Image analysis based on deep learning can be roughly categorized into three main tasks: object classification, object detection, and instance segmentation. Object classification determines the class of an object in an image. Object detection specifies the types of objects in an image and their locations, generally through bounding boxes (i.e., rectangular delimiting areas). Instance segmentation selects a pixel-wise mask for each object in an image. As images generally contain multiple objects, object detection and instance segmentation have broader practical applications than object classification. In addition to instance segmentation, salient object detection is often used to detect the primary object in an image at the pixel level (Wang et al., 2017; Borji et al., 2019). It can also be applied to one-class instance segmentation for background removal, leaf segmentation, and root segmentation.

Applying machine learning models to images captured under conditions different from those of images captured for model training degrades the inference performance. This is called the frame problem in machine learning (Ford and Pylyshyn, 1996). It is impossible to solve this problem without collecting training images under all conditions. Hence, most practical applications restrict the usage conditions to ensure that the frame is not exceeded by limiting the target objects, shooting conditions, or by other means. In scientific studies, this problem is addressed through models devised for specific projects instead of previously developed models.

Python programming language and its libraries PyTorch (Paszke et al., 2019), MMDetection (Chen et al., 2019), and Detectron2 (Wu et al., 2019), have facilitated image analysis using deep learning. However, programming experience and machine learning expertise are required to implement complicated neural networks (i.e., deep learning models) for object detection and instance segmentation tasks.
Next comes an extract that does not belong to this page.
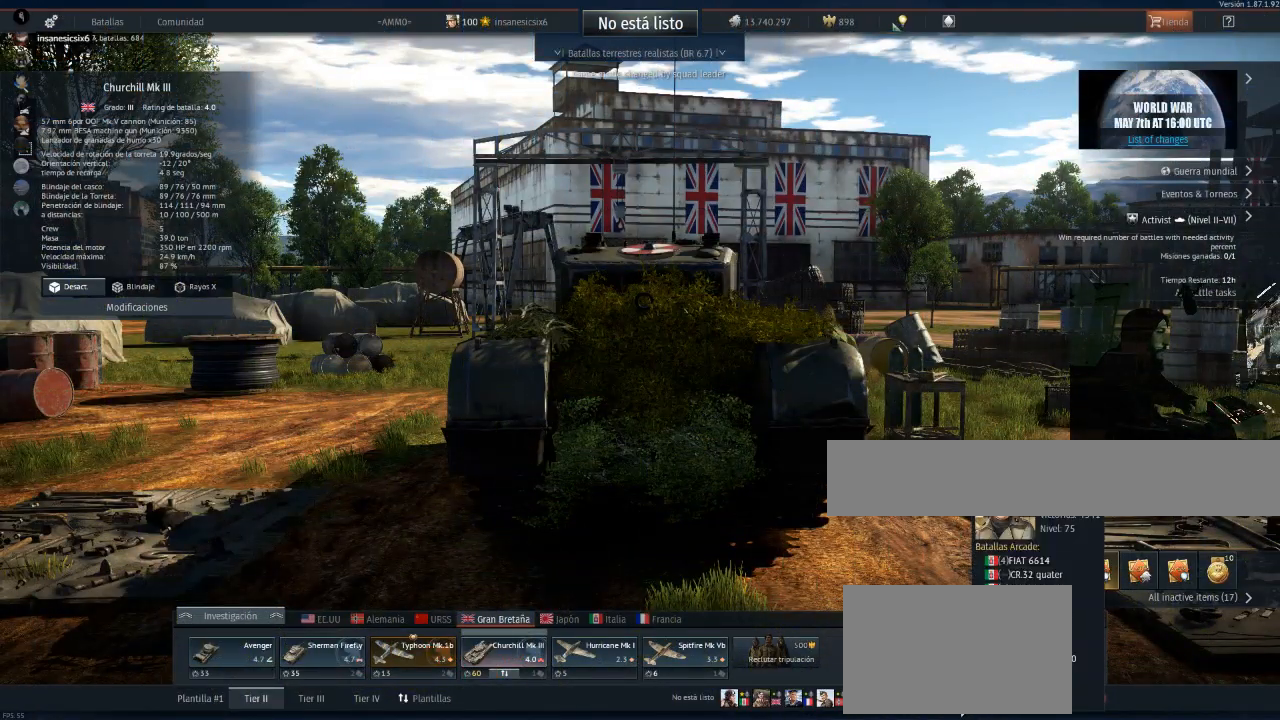
{"keys": [], "mouse": [], "mouse_move": "still", "events": []}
Given the required programming skills or machine learning expertise, the application of deep learning remains challenging for most beginners. Many experimentalists working full-time on wet experiments use graphical user interfaces (GUIs) in their daily work. In contrast, informatics researchers use character user interfaces (CUIs) because it is easy to perform large-scale experiments under different parameter combinations owing to the scalabilities of CUIs. Thus, suitable software should be supported on GUIs and CUIs to serve various users, making it advantageous for experimental and informatics researchers to use the same software and conduct collaborative research. Nevertheless, most existing open-source GUI-based software for deep learning-based image analysis only supports segmentation or is intended for specific purposes. For instance, RootPainter (Smith et al., 2022) and DeepMIB (Belevich and Jokitalo, 2021) support biological image segmentation using U-Net (Ronneberger et al., 2015). ZeroCostDL4Mic (von Chamier et al., 2021) implements You Only Look Once version 2 (YOLOv2) (Redmon and Farhadi, 2017) and U-Net for object detection and instance segmentation against microscopy images. Maize-IAS (Zhou et al., 2021) partially uses a faster region-based convolutional neural network (Faster R-CNN) (Ren et al., 2017) for leaf segmentation and leaf counting of maize images captured under the controlled environment. Moreover, most solutions are focused on GUIs but neglect CUIs, thus hindering expansion on the user side. Therefore, there is a high demand for image analysis software based on deep learning supporting both easy-to-use GUIs and high-scalability CUIs, to satisfy a diverse user base.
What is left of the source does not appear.